You can read an excellent delineation of the facts in the letter from FIRE’s Director of Public Advocacy Aaron Terr. A brief précis: 1). J.A. “emulated the style
of eye black worn by many athletes.” 2).
“J.A. wore his eye black throughout the game without incident.” 3). “J.A.’s non-disruptive, objectively
inoffensive face paint was constitutionally protected expression.” 4). “The complete lack of disruption is
unsurprising, as the sight of fans in face paint is familiar to anyone who has
ever attended a football game or other sporting event.” 5). “The claim thar J.A.’s face paint
constituted blackface is frivolous.” 6).
“Muirland Middle School has no authority to discipline J.A. for his
non-disruptive, constitutionally protected display of team spirit.”
The only part of this missive with which anyone could
reasonably demur even slightly is the characterization of the eye black as a
display of “team spirit.” I doubt it was
necessarily that, but it was certainly inoffensive, non-disruptive, commonplace,
and constitutionally protected. Terr needs
to be more polite than I do, so I’ll allow his characterization of the assertion
of blackface as “frivolous,” as opposed to the more accurate “fucking ridiculous.”
But, as they say in the late-night infomercials, “Wait! There’s more!” The family appealed the suspension, but the
appeal was denied by the San Diego Unified School District, suggesting that
they, too, are cognitively impaired. The
correct response, of course, would have been to uphold the appeal and fire
Luna.
It’s difficult to tell if Luna is a Social Justice Warrior run amok, or simply a sports-ignorant walking example of the Dunning-Kruger effect, like the buffoons a few years ago who decided that the universally recognized gesture to denote a 3-point shot in basketball was a gang sign. Ultimately, that distinction doesn’t matter—willful ignorance and blinkered paranoia are all but interchangeable—but it does matter that, alas, the situation is worse than even FIRE suggests.

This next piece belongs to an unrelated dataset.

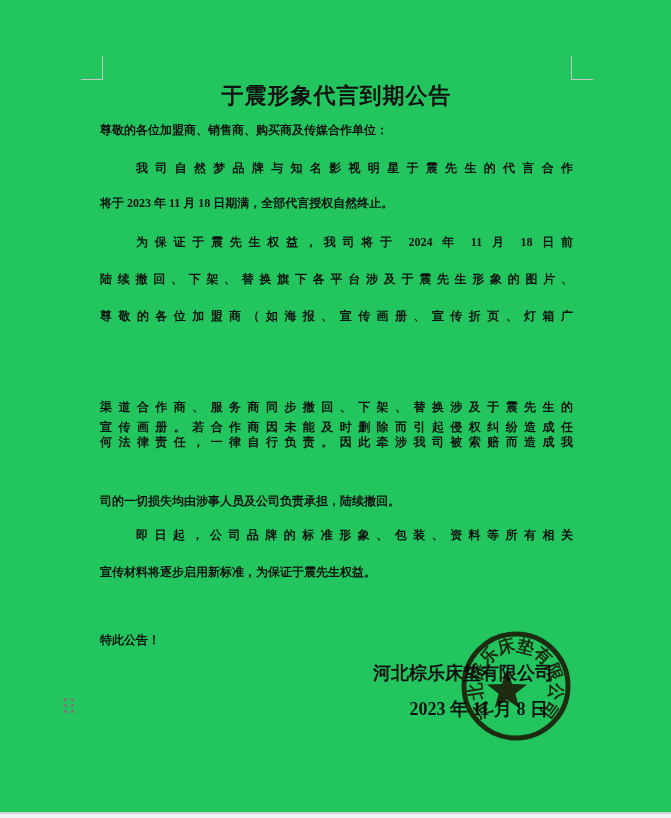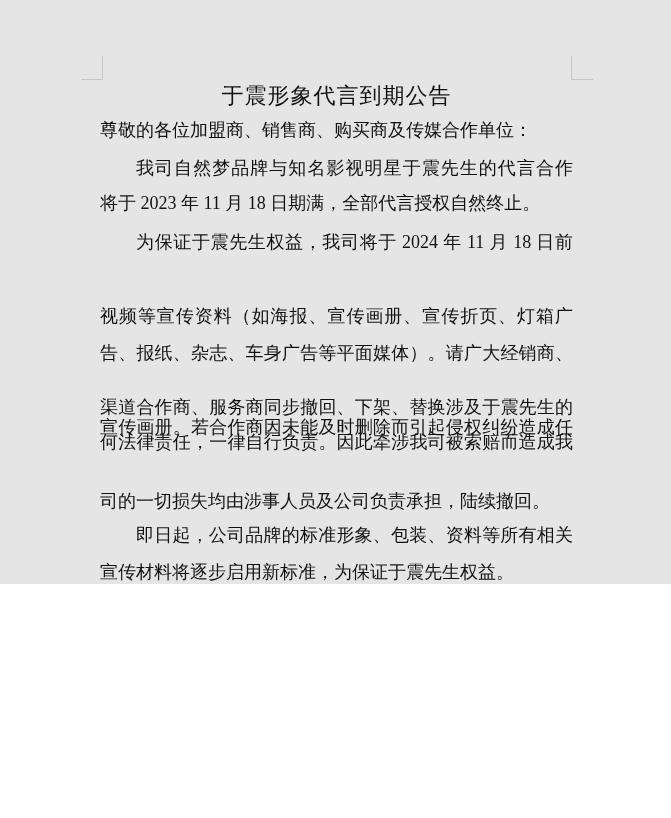"于震形象代言到期公告" .canvas { background: #e5e5e5 -> #22c55e; font-weight: none -> bold; height: 584px -> 818px }
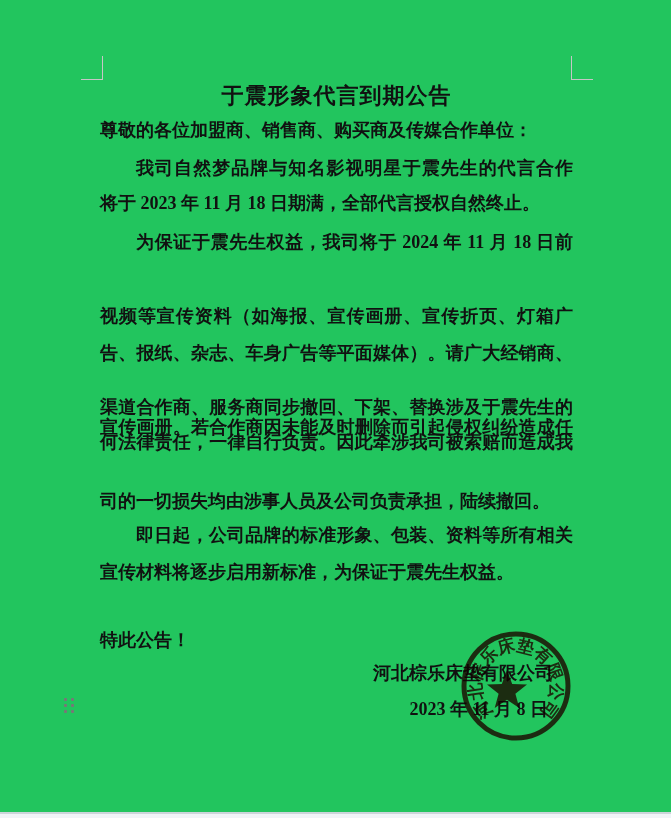"尊敬的各位加盟商、销售商、购买商及传媒合作单位：" .line { font-size: 18px -> 12px }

Whereas it is obvious that J.A.’s actions are utterly innocuous, and that the punishment is about three steps beyond absurd, that isn’t always the case. Racial animus does indeed exist, and it is occasionally manifested at sporting events; there was a case less than an hour from Chez Curmie a year or so ago.
I’m not going to get into whether expression that actually is
offensive is constitutionally protected on school property. Racism and its
cousins in prejudice are unethical even if legal. Luna and the district have demeaned all
attempts to protect the Others (whoever that might be in terms of race, religion,
gender identity, etc.) from harassment based simply on who they are.
What is at play here is a variation on the Boy Who Cried Wolf. When we accumulate enough examples of utterly inane allegations being brought by authority figures, we start to discount all such claims, even those which have merit. J.A. and his family are bearing the brunt of this outrage, but we all suffer the consequences.
This is a slightly edited version of an essay that first appeared as a Curmie’s Conjectures post on Ethics Alarms.